**Task instructions**
Check each line of the entries for the string "source". Report only how many lines have it.

**Records provided**
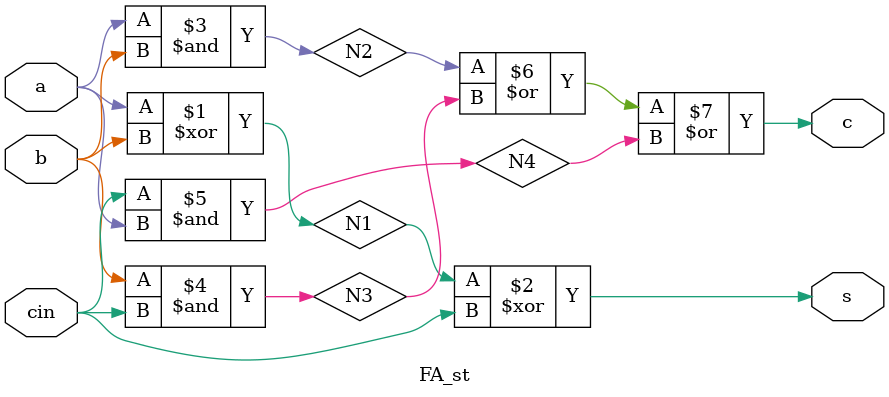
<source format=v>
module FA_st (
    input  wire a,    // First input bit
    input  wire b,    // Second input bit
    input  wire cin,  // Carry-in input
    output wire s,    // Sum output (a XOR b XOR cin)
    output wire c     // Carry-out output (majority function)
);

    // Internal wires for intermediate signals
    wire N1, N2, N3, N4;

    // Structural design using logic gates
    xor xor1 (N1, a, b);        // N1 = a XOR b
    xor xor2 (s, N1, cin);      // s = (a XOR b) XOR cin
    and and1 (N2, a, b);        // N2 = a AND b
    and and2 (N3, b, cin);      // N3 = b AND cin
    and and3 (N4, cin, a);      // N4 = cin AND a
    or  or1  (c, N2, N3, N4);   // c = (a AND b) OR (b AND cin) OR (cin AND a)

endmodule

</source>
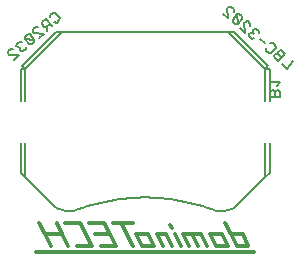
<source format=gbo>
G75*
%MOIN*%
%OFA0B0*%
%FSLAX24Y24*%
%IPPOS*%
%LPD*%
%AMOC8*
5,1,8,0,0,1.08239X$1,22.5*
%
%ADD10C,0.0060*%
%ADD11C,0.0118*%
%ADD12C,0.0079*%
D10*
X002057Y007988D02*
X002229Y008137D01*
X001909Y008160D01*
X001872Y008203D01*
X001878Y008283D01*
X001964Y008357D01*
X002044Y008351D01*
X002151Y008444D02*
X002188Y008401D01*
X002268Y008395D01*
X002262Y008315D01*
X002299Y008272D01*
X002379Y008266D01*
X002465Y008340D01*
X002471Y008420D01*
X002578Y008513D02*
X002658Y008507D01*
X002744Y008581D01*
X002750Y008661D01*
X002430Y008684D01*
X002578Y008513D01*
X002750Y008661D02*
X002602Y008833D01*
X002522Y008838D01*
X002436Y008764D01*
X002430Y008684D01*
X002323Y008592D02*
X002243Y008598D01*
X002157Y008524D01*
X002151Y008444D01*
X002268Y008395D02*
X002311Y008432D01*
X002746Y008882D02*
X002709Y008925D01*
X002714Y009005D01*
X002800Y009079D01*
X002880Y009073D01*
X002987Y009166D02*
X002993Y009246D01*
X003122Y009357D01*
X003344Y009099D01*
X003270Y009185D02*
X003142Y009074D01*
X003062Y009080D01*
X002987Y009166D01*
X003184Y009111D02*
X003173Y008951D01*
X003066Y008859D02*
X002746Y008882D01*
X002894Y008710D02*
X003066Y008859D01*
X003414Y009235D02*
X003494Y009229D01*
X003580Y009303D01*
X003586Y009383D01*
X003438Y009555D01*
X003358Y009560D01*
X003272Y009486D01*
X003266Y009406D01*
X009037Y009527D02*
X009209Y009379D01*
X009185Y009699D01*
X009222Y009742D01*
X009302Y009748D01*
X009388Y009674D01*
X009394Y009594D01*
X009501Y009501D02*
X009524Y009181D01*
X009444Y009175D01*
X009359Y009250D01*
X009353Y009330D01*
X009501Y009501D01*
X009581Y009507D01*
X009667Y009433D01*
X009673Y009353D01*
X009524Y009181D01*
X009594Y009046D02*
X009766Y008898D01*
X009743Y009218D01*
X009780Y009261D01*
X009860Y009266D01*
X009946Y009192D01*
X009951Y009112D01*
X010059Y009020D02*
X010021Y008977D01*
X010027Y008897D01*
X009947Y008891D01*
X009910Y008848D01*
X009916Y008768D01*
X010002Y008694D01*
X010082Y008700D01*
X010070Y008860D02*
X010027Y008897D01*
X010059Y009020D02*
X010139Y009026D01*
X010224Y008952D01*
X010230Y008872D01*
X010263Y008693D02*
X010435Y008545D01*
X010616Y008539D02*
X010696Y008544D01*
X010782Y008470D01*
X010788Y008390D01*
X010640Y008219D01*
X010560Y008213D01*
X010474Y008287D01*
X010468Y008367D01*
X010747Y008126D02*
X010753Y008046D01*
X010881Y007935D01*
X011104Y008193D01*
X010975Y008304D01*
X010895Y008298D01*
X010858Y008255D01*
X010864Y008175D01*
X010993Y008064D01*
X010864Y008175D02*
X010784Y008169D01*
X010747Y008126D01*
X010988Y007843D02*
X011160Y007694D01*
X011383Y007952D01*
X010940Y007236D02*
X010599Y007236D01*
X010599Y007123D02*
X010599Y007350D01*
X010826Y007123D02*
X010940Y007236D01*
X010883Y006981D02*
X010826Y006981D01*
X010769Y006925D01*
X010769Y006755D01*
X010599Y006755D02*
X010599Y006925D01*
X010656Y006981D01*
X010713Y006981D01*
X010769Y006925D01*
X010883Y006981D02*
X010940Y006925D01*
X010940Y006755D01*
X010599Y006755D01*
D11*
X010080Y001581D02*
X002797Y001581D01*
X003289Y001778D02*
X003092Y002172D01*
X003683Y002172D01*
X003880Y001778D01*
X004175Y001778D02*
X004667Y001778D01*
X004273Y002565D01*
X003781Y002565D01*
X003486Y002565D02*
X003683Y002172D01*
X003092Y002172D02*
X002895Y002565D01*
X004569Y002565D02*
X005061Y002565D01*
X005257Y002172D01*
X004765Y002172D01*
X004962Y001778D02*
X005454Y001778D01*
X005257Y002172D01*
X005356Y002565D02*
X005651Y002565D01*
X006045Y002565D01*
X005651Y002565D02*
X006045Y001778D01*
X006340Y001778D02*
X006143Y002172D01*
X006537Y002172D01*
X006734Y001778D01*
X006340Y001778D01*
X006832Y002172D02*
X007029Y001778D01*
X007324Y001778D02*
X007128Y002172D01*
X006832Y002172D01*
X007324Y002369D02*
X007275Y002467D01*
X007423Y002172D02*
X007620Y001778D01*
X007915Y001778D02*
X007718Y002172D01*
X008013Y002172D01*
X008210Y001778D01*
X008506Y001778D02*
X008309Y002172D01*
X008013Y002172D01*
X008604Y002172D02*
X008998Y002172D01*
X009194Y001778D01*
X008801Y001778D01*
X008604Y002172D01*
X009096Y002565D02*
X009293Y002172D01*
X009687Y002172D01*
X009883Y001778D01*
X009490Y001778D01*
X009293Y002172D01*
D12*
X009437Y003081D02*
X010450Y004076D01*
X010450Y005223D01*
X010588Y005223D02*
X010588Y004212D01*
X010450Y004076D01*
X009437Y003081D02*
X009386Y003051D01*
X009332Y003025D01*
X009277Y003002D01*
X009221Y002983D01*
X009163Y002967D01*
X009105Y002956D01*
X009046Y002947D01*
X008986Y002943D01*
X008927Y002942D01*
X008867Y002945D01*
X008808Y002952D01*
X008808Y002953D02*
X008662Y003008D01*
X008514Y003060D01*
X008365Y003108D01*
X008215Y003152D01*
X008064Y003193D01*
X007912Y003231D01*
X007760Y003264D01*
X007606Y003294D01*
X007452Y003321D01*
X007297Y003343D01*
X007142Y003362D01*
X006986Y003377D01*
X006830Y003388D01*
X006674Y003396D01*
X006517Y003400D01*
X006361Y003400D01*
X006204Y003396D01*
X006048Y003388D01*
X005892Y003377D01*
X005736Y003362D01*
X005581Y003343D01*
X005426Y003321D01*
X005272Y003294D01*
X005118Y003264D01*
X004966Y003231D01*
X004814Y003193D01*
X004663Y003152D01*
X004513Y003108D01*
X004364Y003060D01*
X004216Y003008D01*
X004070Y002953D01*
X003440Y003081D02*
X002427Y004076D01*
X002427Y005223D01*
X002289Y005223D02*
X002289Y004212D01*
X002427Y004076D01*
X003440Y003081D02*
X003491Y003051D01*
X003545Y003025D01*
X003600Y003002D01*
X003656Y002983D01*
X003714Y002967D01*
X003772Y002956D01*
X003831Y002947D01*
X003891Y002943D01*
X003950Y002942D01*
X004010Y002945D01*
X004069Y002952D01*
X002427Y006601D02*
X002427Y007674D01*
X002333Y007775D01*
X003470Y008912D01*
X003665Y008912D01*
X009212Y008912D01*
X009407Y008912D01*
X010544Y007775D01*
X010450Y007674D01*
X010450Y006601D01*
X010588Y006601D02*
X010588Y007669D01*
X010450Y007674D01*
X009212Y008912D01*
X003665Y008912D02*
X002427Y007674D01*
X002289Y007669D01*
X002289Y006601D01*
M02*

</source>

**The completed task**
4